Re-enchantment Underfoot

You just never know what a little mushroom study is going to reveal! This discovery on a casual walk in my neighborhood took me down the rabbit hole with Alice and out onto northern tundra with the Sami—and beyond! Hang on.

I was on a stroll admiring the fantastic leaf show we are enjoying this year when I happened to notice these almost-cartoon like mushrooms sprouting in a nearby garden. This is the first time I have found fly amanita outside of a book. This cluster all sported the bright red caps with small whitish bits, stark-white thick stems with knobby bases and the characteristic white gills. It was an exciting find!

In Margaret’s classic text on edible and non-edible mushrooms, The Savory Wild Mushroom, these beauties fall into the do-not-eat category. She writes, “This is the mushroom so often pictured in European fairy tales.” And indeed, I recognized it from a children’s book very popular in this household when fairy stories were the rage. Margaret further explains, “It is called ‘fly amanita’ because it is thought a decoction made from it kills flies. It is definitely dangerous but fortunately, it is quite easy to recognize; the bright red, orange, or yellow cap with its white warts is in itself a conspicuous warning for even the most unwary collector.”

Latin name: Amanita Muscaria
“Found growing in coniferous forests, or on their edges, sometimes in bushes near open fields.”
The Savory Wild Mushroom contains a fuller description for identification purposes.

I wasn’t thinking of picking any and certainly not sautéing any for lunch, but I was still curious about the connection with fairy stories. Mushrooms attract all kinds of lore and magical associations, no doubt because some of them do contain substances that induce visions and dreams and other shamanic experiences.

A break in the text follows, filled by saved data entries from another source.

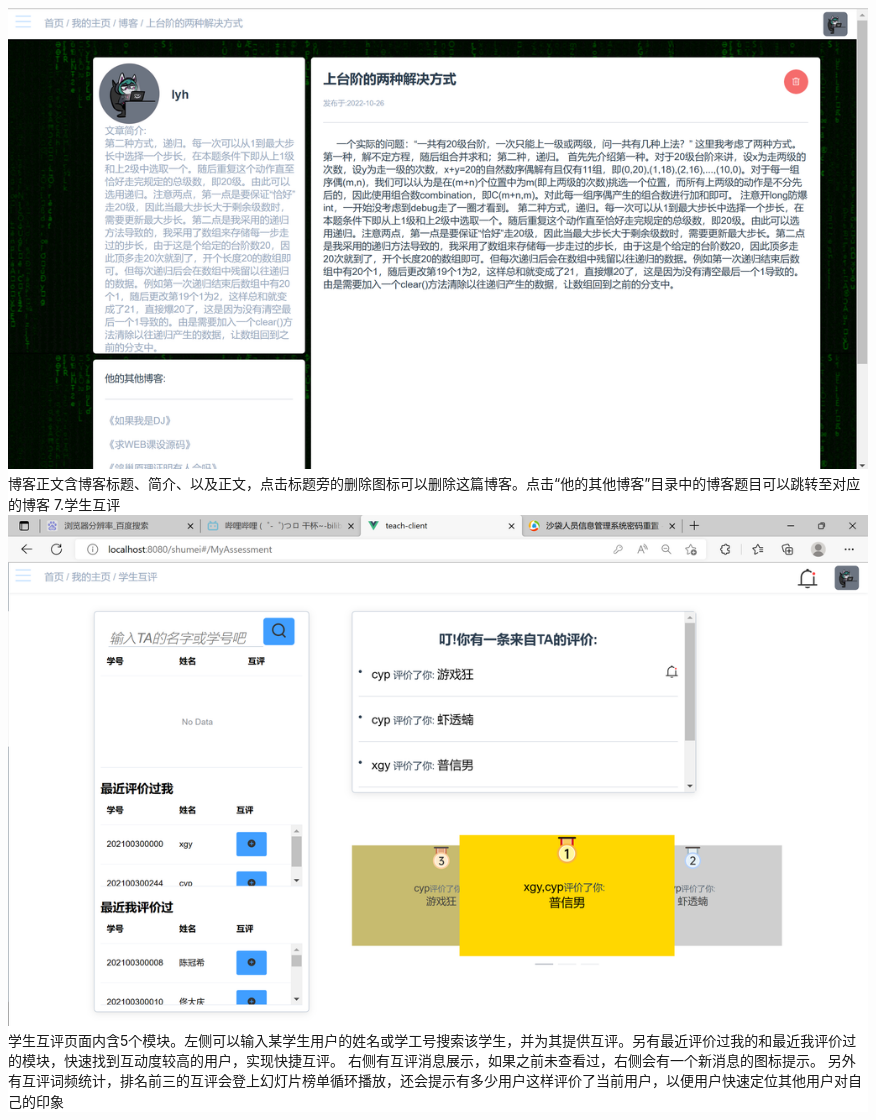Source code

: ![图片](./markdwonImg/Blogs.png)
博客正文含博客标题、简介、以及正文，点击标题旁的删除图标可以删除这篇博客。点击“他的其他博客”目录中的博客题目可以跳转至对应的博客
7.学生互评
![图片](./markdwonImg/assessment.png)
学生互评页面内含5个模块。左侧可以输入某学生用户的姓名或学工号搜索该学生，并为其提供互评。另有最近评价过我的和最近我评价过的模块，快速找到互动度较高的用户，实现快捷互评。
右侧有互评消息展示，如果之前未查看过，右侧会有一个新消息的图标提示。
另外有互评词频统计，排名前三的互评会登上幻灯片榜单循环播放，还会提示有多少用户这样评价了当前用户，以便用户快速定位其他用户对自己的印象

A little poking around uncovered just such a link with this red-capped amanita that seemed to come out of the oldest prehistoric days but still plays a role in cultural practices of some Sami, the indigenous people of the sub- and Arctic lands of the Scandinavian countries and parts of Russia.  Sami who still maintain some of their traditional semi-nomadic ways, rely heavily on their herds of reindeer for meat, fur and sledge transportation.

The people and reindeer have evolved together for survival in this rather harsh landscape for thousands of years, foraging for food with an intimate knowledge of their environment. The large feet of the deer allow them better purchase in the snow and enable them to dig under it in winter for their sustenance. And one of their favorite foods is—surprise—the fly amanita. They absolutely relish the fruited form of this fungi and it appears to do them no harm. Shamans seem to have taken a cue from the reindeer and also partook of this delicacy, which was said to induce visions that felt like flying while in trances. I’m not sure what to think of the free associations of the online sources that coupled red clad magical figures pulled by flying reindeer who may, or may not, have had red noses from imbibing hallucinogenic substances.

[See, for instance: ]

But, well, where do stories of the North Pole, sleighs full of toys, and midnight rides that can magically circle the globe in one long night originate? The bright red mushroom with the bits of white “fur” trim, though definitely not for eating, is a storied fruit! If you should see it, you’ll never forget it.  And now you’ll have even more to wonder.

All specimens found clustered together in a neighboring garden.